Robert Sherefkin, Automotive News
Detroit, Michigan -- Virtually half of the 25 largest suppliers to automakers in North America are foreign-based, and many of the US companies on the list are struggling.
Automotive News' annual survey of the top 150 North American suppliers shows that 12 of the top 25, ranked by sales, are non-US companies, up from just five a decade ago and 11 last year.
Of the 13 US companies in the top 25, 11 had lower sales last year. Three of those 13 have received "going concern" warnings from auditors, one is in bankruptcy, and several others have corporate credit ratings deep into junk territory.
Automotive News bases its annual ranking on sales of original-equipment parts to automakers and other suppliers in North America. Suppliers provide the bulk of the financial data. Sales at some companies had to be estimated because they are closely held or because their fiscal-year results were unavailable last week.
U.S. once ruled
A decade ago, US suppliers ruled North America. Seven of the top 10 suppliers and 20 of the top 25 were based in the United States. The largest supplier then was Delphi Automotive Systems Corp., with sales of $20.64 billion.
Now Canadian supplier Magna International Inc. reigns as No. 1 for the second consecutive year, even though its sales fell 16.0 percent to $11.42 billion. Delphi Corp. is again No. 2, although its North American sales last year fell 35.8 percent to $7.59 billion.
Rising sales pushed two foreign suppliers into the top 25: Toyota Boshoku America Corp. of Japan and Benteler Automotive Corp. of Germany.
But for most large suppliers, North America was a tough market in 2008. Automakers slashed orders as vehicle sales plunged. Tight credit and high summer fuel prices also hurt.
Of the top 25 suppliers, 19 had lower sales. Eight of those were foreign companies and 11 were based in the United States.
Those with lower sales include Robert Bosch LLC, Denso International America Inc., Lear Corp., Visteon Corp. and American Axle & Manufacturing Holdings Inc.
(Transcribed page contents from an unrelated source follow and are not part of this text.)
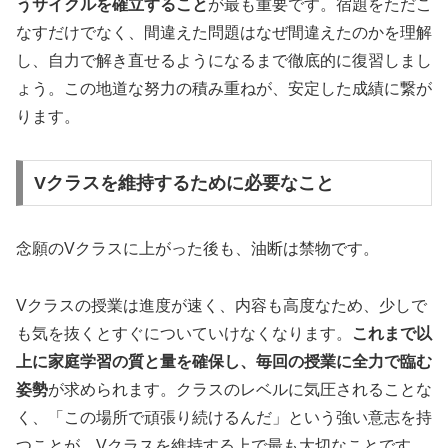
うサイクルを確立すること
が最も重要です。宿題をただこ
なすだけでなく、間違えた問題はなぜ間違えたのかを理解
し、自力で解き直せるようになるまで徹底的に復習しまし
ょう。この地道な努力の積み重ねが、安定した成績に繋が
ります。
Vクラスを維持するために必要なこと
念願のVクラスに上がった後も、油断は禁物です。
Vクラスの授業は進度が速く、内容も高度なため、少しで
も気を抜くとすぐについていけなくなります。
これまで以
上に家庭学習の質と量を確保し、毎回の授業に全力で臨む
姿勢
が求められます。クラスのレベルに気圧されることな
く、「この場所で頑張り続けるんだ」という強い意志を持
つことが、Vクラスを維持する上で最も大切なことです。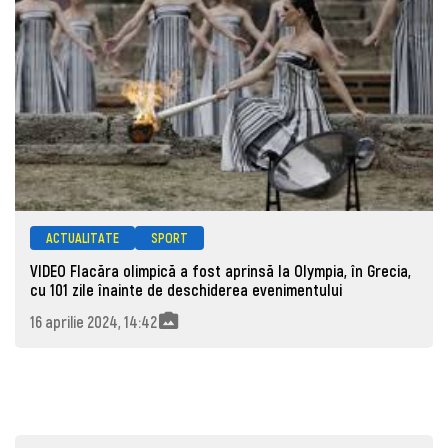
ACTUALITATE
SPORT
VIDEO Flacăra olimpică a fost aprinsă la Olympia, în Grecia,
cu 101 zile înainte de deschiderea evenimentului
16 aprilie 2024, 14:42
In absolute dollars, Delphi's sales decline of $4.23 billion was the year's largest. During more than three years in Chapter 11 reorganization, Delphi's sales fell steadily as it sold assets.
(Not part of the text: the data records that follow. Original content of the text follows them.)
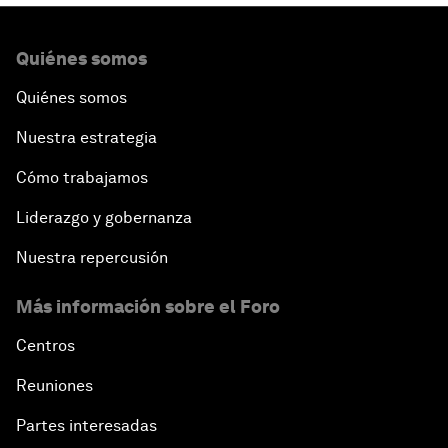
Quiénes somos
Quiénes somos
Nuestra estrategia
Cómo trabajamos
Liderazgo y gobernanza
Nuestra repercusión
Más información sobre el Foro
Centros
Reuniones
Partes interesadas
The largest sales increase was Toyota Boshoku's $316 million gain, to $2.33 billion.
In percentage terms, Freescale Semi-conductor Inc. had the largest sales gain: a 64.5 percent rise to an estimated $628 million. That was enough to push it to No. 62 on the list of the top 150, from No. 118 last year.
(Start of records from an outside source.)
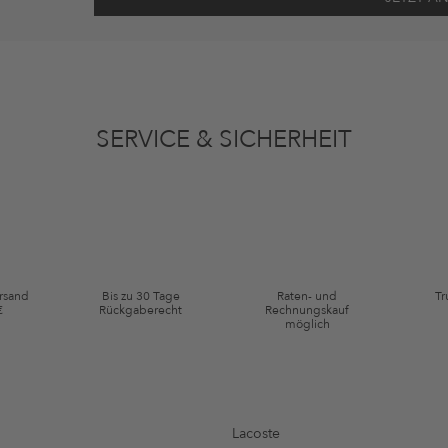
ten gemäß den
Datenschutzbestimmungen
zum Zwecke der Werbung verwenden, so
en oder angesehene Artikel angepasst sein. Ich kann diese Einwilligung jederzeit
SERVICE & SICHERHEIT
ie Kategorie Kleidung und Pre-Loved Artikel. Einzelne Marken und Artikel können
ersand
Bis zu 30 Tage
Raten- und
Tr
€
Rückgaberecht
Rechnungskauf
möglich
Lacoste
Wescast Industries Inc. had the largest percentage drop among companies that stayed on the list. Its sales fell 54.9 percent to $142 million. That put it at No. 149, from No. 129 last year.
Overall, North American sales for the top 25 suppliers dropped 18.3 percent to $91.22 billion. Combined, the suppliers on the top 150 list posted a sales decline of 16.0 percent, to $162.20 billion.
No big deals
In previous years, the sales dollar volume was driven by mergers and acquisitions. But big deals were not a factor last year, says investment banker Michael Benson of Stout Risius Ross Advisors LLC in suburban Detroit. "As the country slipped into recession, auto parts makers were focused on how to survive the downturn," Benson says.
The past decade has been tough on U.S. suppliers. Debt-loaded balance sheets left them vulnerable to market gyrations. Then North American sales tumbled as the industry's production volumes collapsed, most notably at the Detroit 3.
Don Runkle, Delphi's former chief technology officer, says U.S. suppliers were hurt more because their Detroit 3 customers got hit by collapsing sales earlier than their rivals. Last summer, when rising gasoline prices deflated SUV sales, some Japanese makers' sales of smaller cars kept humming.
For all of 2008, new-vehicle sales by the Detroit 3 fell 23.7 percent to 6,294,437, while the overall market slid 18.0 percent to 13,247,431.